╭─ Data supplied
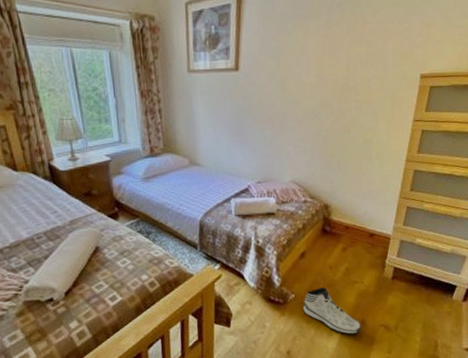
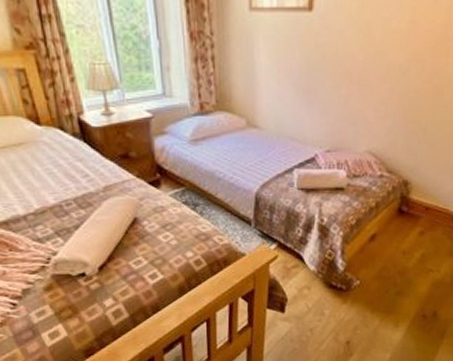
sneaker: present [303,287,361,335] -> none [368,274,432,327]

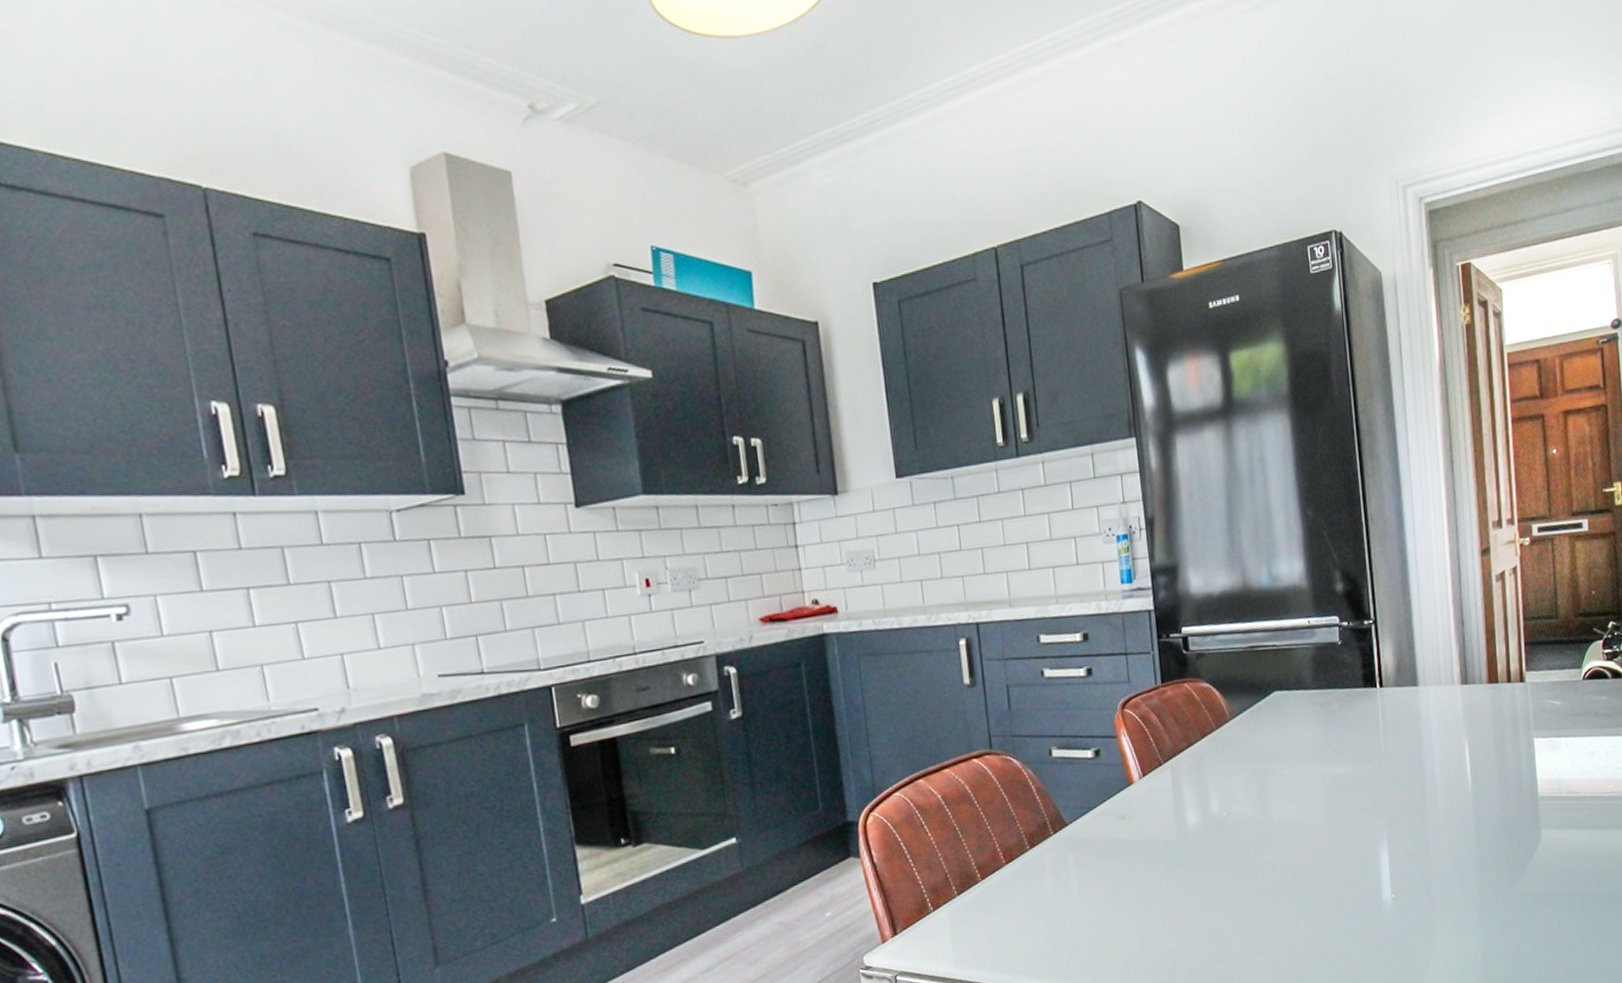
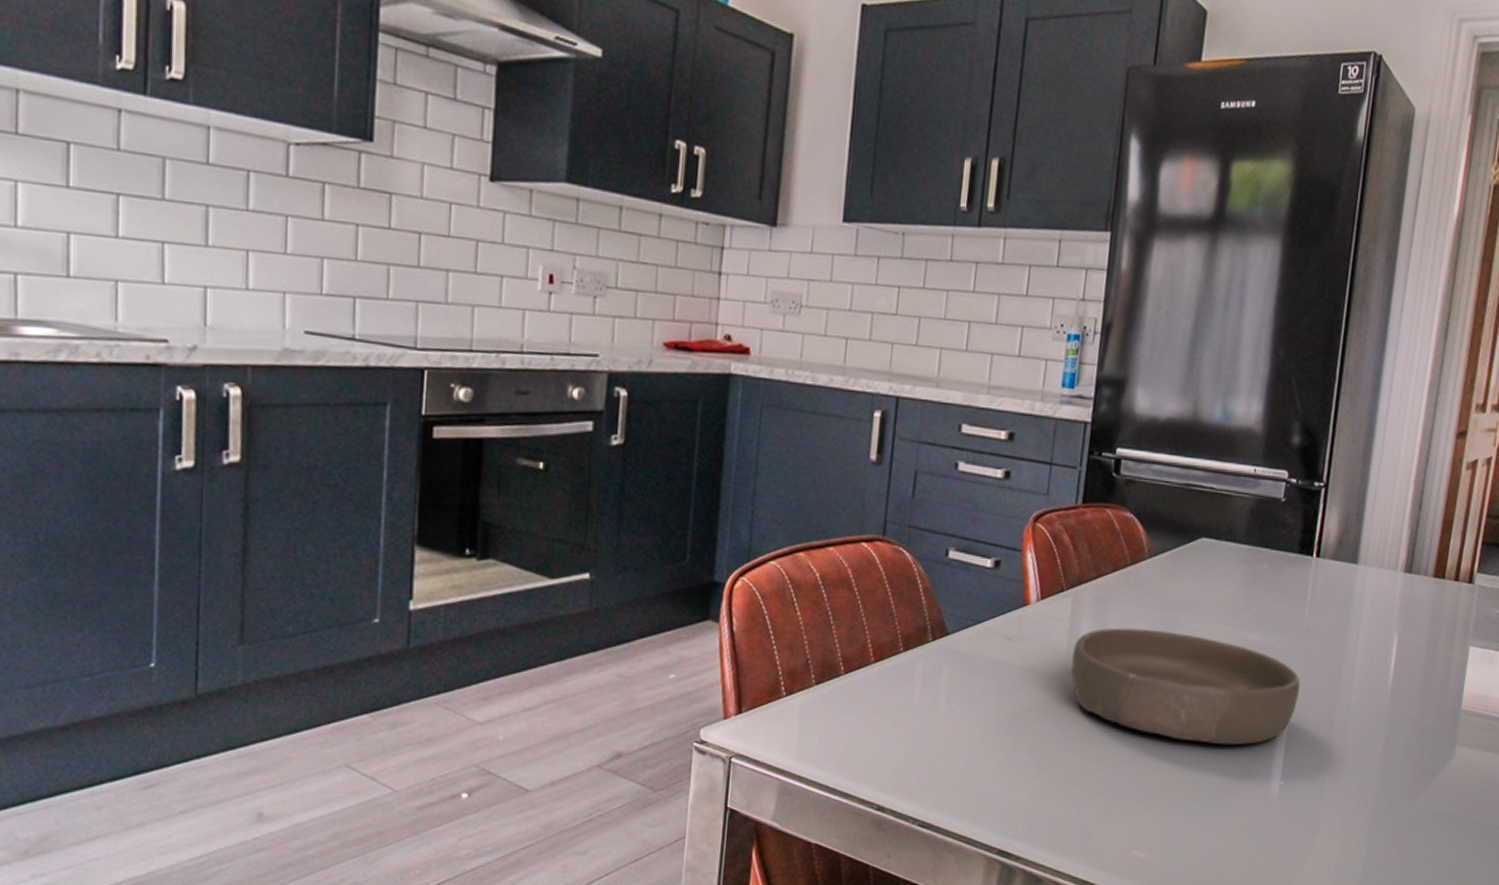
bowl: none [1181,780,1391,877] -> present [1071,628,1300,746]

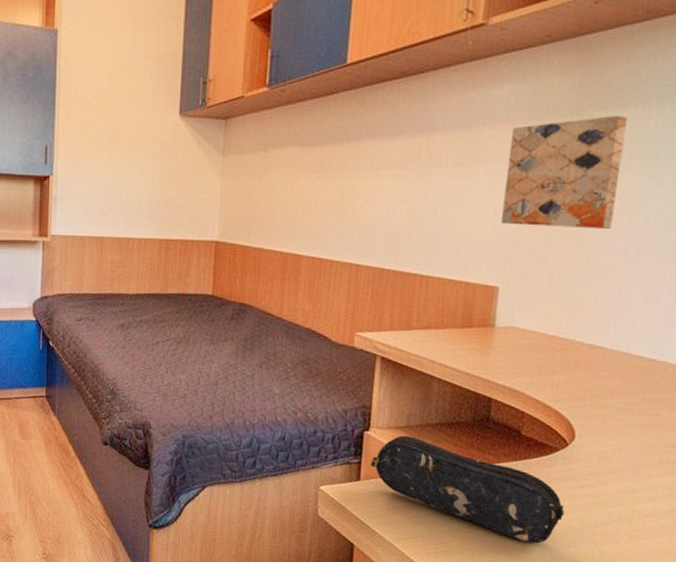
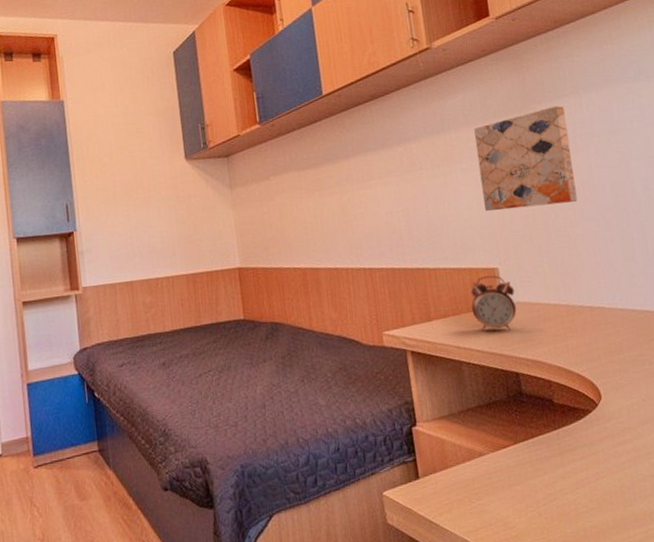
pencil case: present [370,435,565,544] -> none [424,423,614,511]
alarm clock: none [457,293,510,355] -> present [470,275,517,332]

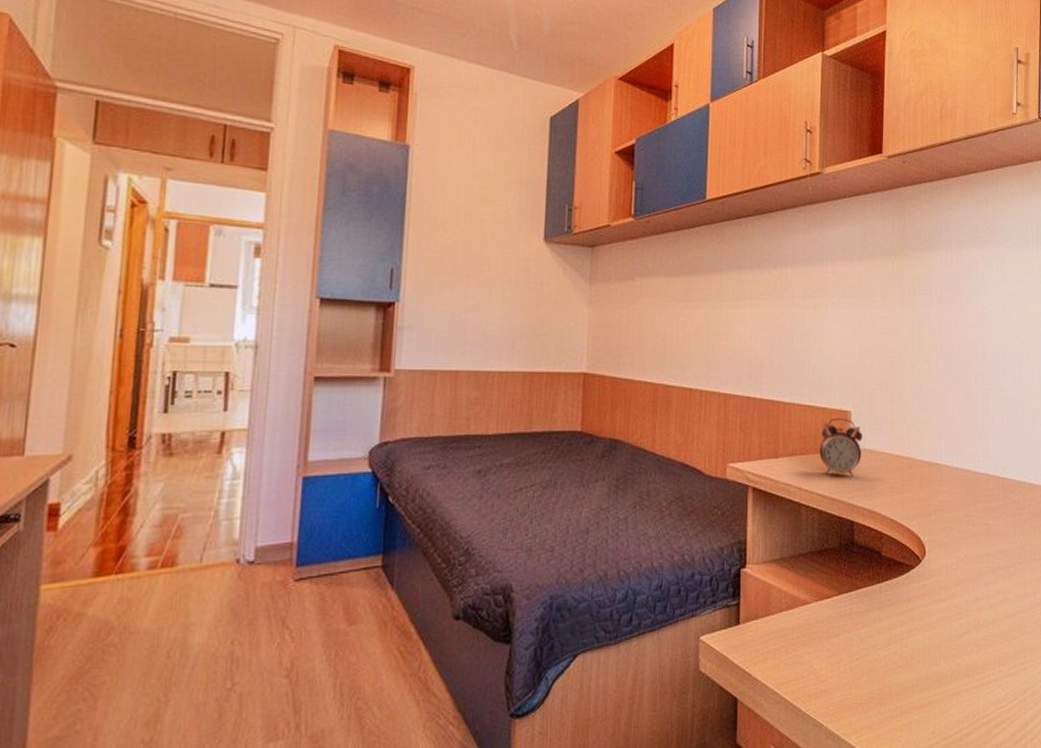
wall art: present [474,105,578,212] -> none [848,256,936,355]

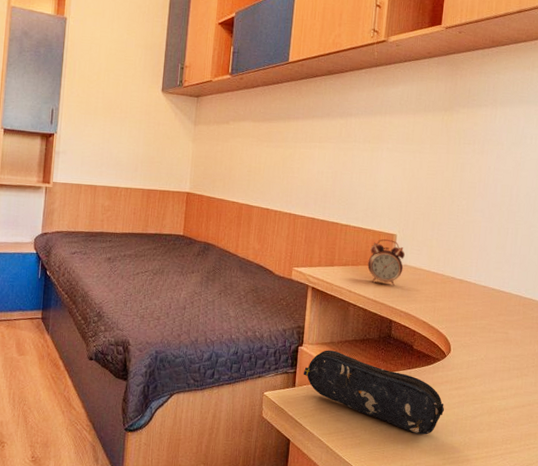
pencil case: none [748,569,925,668] -> present [303,350,445,435]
╰─
* _Exercise directions_:
How many of the lines above contain the string "pencil"? Give the count alone.

* _Response to this task_:
2